Cosmarium subspeciosum var. validus
Tafel B: Abb. 28   Zieralgen (Desmidiales)


Cosmarium subspeciosum  NORDST. var. validus NORDST:
Cosmarium speciosum LUND. var. biforme NORDST. (bei LENZENWEGER 1989).
 
Zellen etwa 1,3-1,5 mal so lang wie breit, im groben Umriß elliptisch. Zellhälften halboval, Basalwinkel breit abgerundet, Seiten flach konvex mit konisch abgestutzten, in der Mitte ewas eingedellten, fallweise mit Granulen besetzten Wellen. Scheitel breit abgerundet, nur unmerklich agestutzt. Zellwand mit radial von den Seitenwellen ausgehenden Reihen paariger, gegen die Zellmitte zu einfacher Granulen. Die Mittelornamentierung besteht aus 7-9 Längsreihen von jeweils  6-10 Wärzchen auf einer breit abgerundeten Anschwellung. Scheitelansicht elliptisch mit flach linsenförmigen, seitlichen Anschwellungen. Chromatophoren mit einem Pyrenoid je Zellhälfte.

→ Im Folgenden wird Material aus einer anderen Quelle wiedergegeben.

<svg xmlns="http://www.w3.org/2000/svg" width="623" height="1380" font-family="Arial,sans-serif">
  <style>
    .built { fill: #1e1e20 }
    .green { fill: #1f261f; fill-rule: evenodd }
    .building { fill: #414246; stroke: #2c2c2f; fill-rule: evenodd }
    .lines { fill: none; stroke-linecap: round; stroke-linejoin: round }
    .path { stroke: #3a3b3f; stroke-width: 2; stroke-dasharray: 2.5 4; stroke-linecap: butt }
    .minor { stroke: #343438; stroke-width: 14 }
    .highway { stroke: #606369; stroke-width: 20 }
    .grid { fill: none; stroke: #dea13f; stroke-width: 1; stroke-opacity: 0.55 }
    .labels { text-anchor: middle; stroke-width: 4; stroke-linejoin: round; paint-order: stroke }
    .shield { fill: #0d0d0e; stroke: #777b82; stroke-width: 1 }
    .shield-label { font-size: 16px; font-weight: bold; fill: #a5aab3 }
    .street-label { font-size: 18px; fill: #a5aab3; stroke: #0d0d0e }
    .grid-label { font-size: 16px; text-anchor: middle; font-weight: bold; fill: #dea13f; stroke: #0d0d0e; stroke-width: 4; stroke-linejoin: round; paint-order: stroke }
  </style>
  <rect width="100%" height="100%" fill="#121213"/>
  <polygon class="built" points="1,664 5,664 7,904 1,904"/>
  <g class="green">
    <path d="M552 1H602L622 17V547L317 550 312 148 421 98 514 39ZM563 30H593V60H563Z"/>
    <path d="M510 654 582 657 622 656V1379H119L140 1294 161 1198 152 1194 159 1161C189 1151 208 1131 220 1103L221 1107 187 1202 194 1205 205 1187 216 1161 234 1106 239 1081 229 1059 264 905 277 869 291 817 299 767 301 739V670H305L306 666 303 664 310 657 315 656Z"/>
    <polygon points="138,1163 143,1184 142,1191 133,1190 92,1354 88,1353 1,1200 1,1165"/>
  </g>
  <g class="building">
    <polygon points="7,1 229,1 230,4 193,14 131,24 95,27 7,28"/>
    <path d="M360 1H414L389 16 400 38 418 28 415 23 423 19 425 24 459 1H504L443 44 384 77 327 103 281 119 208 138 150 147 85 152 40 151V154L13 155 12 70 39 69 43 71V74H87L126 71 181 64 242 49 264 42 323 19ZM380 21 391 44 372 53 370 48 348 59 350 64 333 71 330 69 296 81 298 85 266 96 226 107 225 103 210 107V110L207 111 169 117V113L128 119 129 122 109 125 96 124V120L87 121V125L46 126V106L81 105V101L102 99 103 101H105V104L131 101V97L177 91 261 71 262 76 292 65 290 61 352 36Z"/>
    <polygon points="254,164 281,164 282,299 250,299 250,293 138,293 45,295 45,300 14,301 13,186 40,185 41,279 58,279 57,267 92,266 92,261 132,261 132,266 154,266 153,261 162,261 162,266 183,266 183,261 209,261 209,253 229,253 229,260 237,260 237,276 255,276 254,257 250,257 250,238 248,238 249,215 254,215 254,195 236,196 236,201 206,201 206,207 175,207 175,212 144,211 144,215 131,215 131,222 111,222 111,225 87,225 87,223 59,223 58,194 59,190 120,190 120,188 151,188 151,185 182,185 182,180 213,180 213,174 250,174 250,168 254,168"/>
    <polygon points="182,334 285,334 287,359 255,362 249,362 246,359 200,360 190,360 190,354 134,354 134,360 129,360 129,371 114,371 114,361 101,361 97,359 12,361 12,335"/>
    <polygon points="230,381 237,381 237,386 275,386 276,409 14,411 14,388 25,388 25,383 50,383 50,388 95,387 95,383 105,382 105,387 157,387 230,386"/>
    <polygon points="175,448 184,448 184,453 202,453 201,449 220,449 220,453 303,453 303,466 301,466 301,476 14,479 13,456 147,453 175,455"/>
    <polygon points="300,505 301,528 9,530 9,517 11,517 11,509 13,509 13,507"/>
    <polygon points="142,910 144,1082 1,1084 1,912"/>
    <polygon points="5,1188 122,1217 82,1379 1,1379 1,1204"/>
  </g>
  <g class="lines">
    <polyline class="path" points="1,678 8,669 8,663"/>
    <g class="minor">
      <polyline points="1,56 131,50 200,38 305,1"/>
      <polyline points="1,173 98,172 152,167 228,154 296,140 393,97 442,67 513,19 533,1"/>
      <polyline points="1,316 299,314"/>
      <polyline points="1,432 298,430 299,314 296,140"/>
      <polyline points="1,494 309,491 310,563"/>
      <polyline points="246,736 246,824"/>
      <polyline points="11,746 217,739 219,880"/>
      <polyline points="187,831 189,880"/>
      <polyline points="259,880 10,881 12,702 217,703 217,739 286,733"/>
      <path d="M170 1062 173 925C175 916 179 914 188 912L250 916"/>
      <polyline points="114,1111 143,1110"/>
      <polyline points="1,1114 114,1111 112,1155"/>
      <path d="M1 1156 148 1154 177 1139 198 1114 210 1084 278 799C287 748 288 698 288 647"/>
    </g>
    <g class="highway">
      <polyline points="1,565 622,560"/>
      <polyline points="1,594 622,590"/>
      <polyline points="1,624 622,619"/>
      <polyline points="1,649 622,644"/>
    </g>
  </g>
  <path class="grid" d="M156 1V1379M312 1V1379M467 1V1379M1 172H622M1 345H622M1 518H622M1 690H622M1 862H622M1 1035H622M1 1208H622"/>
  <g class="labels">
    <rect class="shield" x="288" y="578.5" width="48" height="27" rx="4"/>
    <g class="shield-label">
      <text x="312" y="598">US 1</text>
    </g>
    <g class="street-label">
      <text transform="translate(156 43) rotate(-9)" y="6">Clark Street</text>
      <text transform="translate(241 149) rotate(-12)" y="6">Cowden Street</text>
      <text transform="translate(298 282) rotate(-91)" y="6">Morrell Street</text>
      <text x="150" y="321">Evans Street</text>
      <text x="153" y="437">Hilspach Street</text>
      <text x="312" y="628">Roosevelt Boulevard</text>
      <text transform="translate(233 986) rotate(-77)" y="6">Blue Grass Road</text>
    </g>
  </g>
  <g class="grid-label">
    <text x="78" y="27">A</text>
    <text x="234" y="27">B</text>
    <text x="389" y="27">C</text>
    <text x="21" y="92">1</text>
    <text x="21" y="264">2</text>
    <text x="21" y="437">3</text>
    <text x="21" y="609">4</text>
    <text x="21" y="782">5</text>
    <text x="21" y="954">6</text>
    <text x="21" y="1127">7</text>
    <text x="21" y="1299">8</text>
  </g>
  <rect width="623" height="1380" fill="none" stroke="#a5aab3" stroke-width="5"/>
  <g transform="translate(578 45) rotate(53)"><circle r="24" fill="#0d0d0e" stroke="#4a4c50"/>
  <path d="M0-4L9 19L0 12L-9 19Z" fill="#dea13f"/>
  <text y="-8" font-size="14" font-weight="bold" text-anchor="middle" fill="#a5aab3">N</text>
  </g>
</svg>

Dimensionen: L.: 65-85 µm, B.: 50-57 µm, 
I.: 19-25 µm.

Ähnlichkeit besteht hinsichtlich 
Cosmarium binum,  (Bild rechts) dieses hat etwas breiter abgerundete Zellhälften und abgestutzte Scheitel, Cosmarium speciosum hat stärker gewölbte Zellhälften und ebenfalls eher abgesetzte Scheitel. Ingesamt gesehen sind aber die Taxa der C. speciosum, C. subspeciosum, C. binum und C. miscellum-Sippen mitunter schwierig gegeneinander abzugrenzen.

Vorkommen: Vereinzelt in Uferzonen von Quellen und Bächen, in Hangvernässungen, Wiesensümpfen, Weihern, Teichen und Torfstichen.